Two microscopic bubbles are better than one at penetrating soft materials, concludes a new study by engineers at the University of California, Riverside.
Optical cavitation, which uses a laser to form bubbles in a liquid that expand rapidly then collapse, could be a safe way to quickly and efficiently deliver therapeutic agents, such as drugs or genes, directly into living cells. Current methods for introducing foreign materials into cells, known as transfection, rely on puncturing the outer membrane with a laser, which risks heat damage to the cell, or a pipette, which risks contamination.
Though not quite ready for prime time yet, scientists are improving optical cavitation techniques. The new paper shows two bubbles produce long, fine jets that penetrate far enough with only five pulses to make cavitation potentially suitable for transfection or needle-free injections.
“The study of cavitation bubbles has evolved relatively fast, from learning how to avoid the damage they cause on ship propellers to benefitting medicine delivery,” said Vicente Robles, a doctoral student at the Marlan and Rosemary Bourns College of Engineering, who led the study. “The biggest limitation on their applications is our creativity.”
Cavitation bubbles are micron-sized and live for only a fraction of a second, but generate strong, local changes in physical properties of the surrounding medium, making them prime candidates for localized surface cleaning, cell targeting, and heating or cooling.
In double-bubble configurations, one bubble collapses faster and accelerates the neighboring bubble to invert and pierce itself, emitting a fast jet that could, if forceful enough, also pierce a cell membrane and possibly be used to transfect a cell. However, the jet’s speed, force, and trajectory are highly influenced by the mechanical properties of the medium surrounding it and the spatial and temporal separations of the bubbles.

Stored data entries
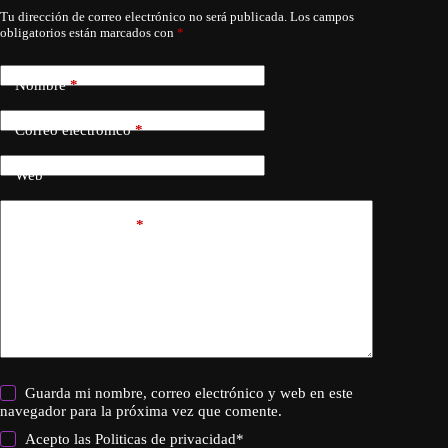
Tu dirección de correo electrónico no será publicada.
Los campos
obligatorios están marcados con
*
Nombre
*
Correo electrónico
*
Web
Añadir comentario
*
Guarda mi nombre, correo electrónico y web en este
navegador para la próxima vez que comente.
Acepto las
Politicas de privacidad
*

» **Things to do**
1 > Set down the part of the cavitation article that opens with the words containing "Two microscopic bubbles" and closes with "of California, Riverside.".
2 > Summarize the cavitation article in two sentences.
3 > Write what comes next in the cavitation article, picking up after its final sentence.

» **Outputs in order**
1 >
Two microscopic bubbles are better than one at penetrating soft materials, concludes a new study by engineers at the University of California, Riverside.

2 > Engineers at the University of California, Riverside, found that two microscopic bubbles penetrate soft materials better than one, producing long, fine jets that reach far enough with only five pulses to make cavitation potentially suitable for transfection or needle-free injections. Optical cavitation uses a laser to form bubbles that expand rapidly and then collapse, and it could be a safe way to deliver drugs or genes directly into living cells, unlike current methods that risk heat damage or contamination.

3 >
Robles started by using lasers to create bubbles that form jets of water directed at a medium. He then compared single- and double-bubble jets directed at both petroleum jelly and a transparent agar gel widely used to model human tissue.
The double-bubble process created elongated, fast, focused jets that increased in length and volume when directed at the agar gel. Just five pulses penetrated 1.5 millimeters — enough to pierce human skin. This was achieved without the special micro-nozzles used in existing laser injection systems. In petroleum jelly, double-bubble jetting produced the same penetration length as single-bubble jetting, but with a 45% reduction in damage area, potentially resulting in less thermal and shockwave damage to the surrounding medium, and from three times farther away.
“The use of a laser-induced double-bubble arrangement is a significant advantage over previous studies, which rely on a converging nozzle or pressurized cavity to produce forceful jets,” mechanical engineering professor and senior author Guillermo Aguilar said. “Here, we take advantage of the inherent physics of the asynchronous collapse of two bubbles to accelerate the jet that pierces the nearby surface.”
The study concludes double-bubble cavitation could offer compact, device-free alternatives for needle-free applications after further study and improvement.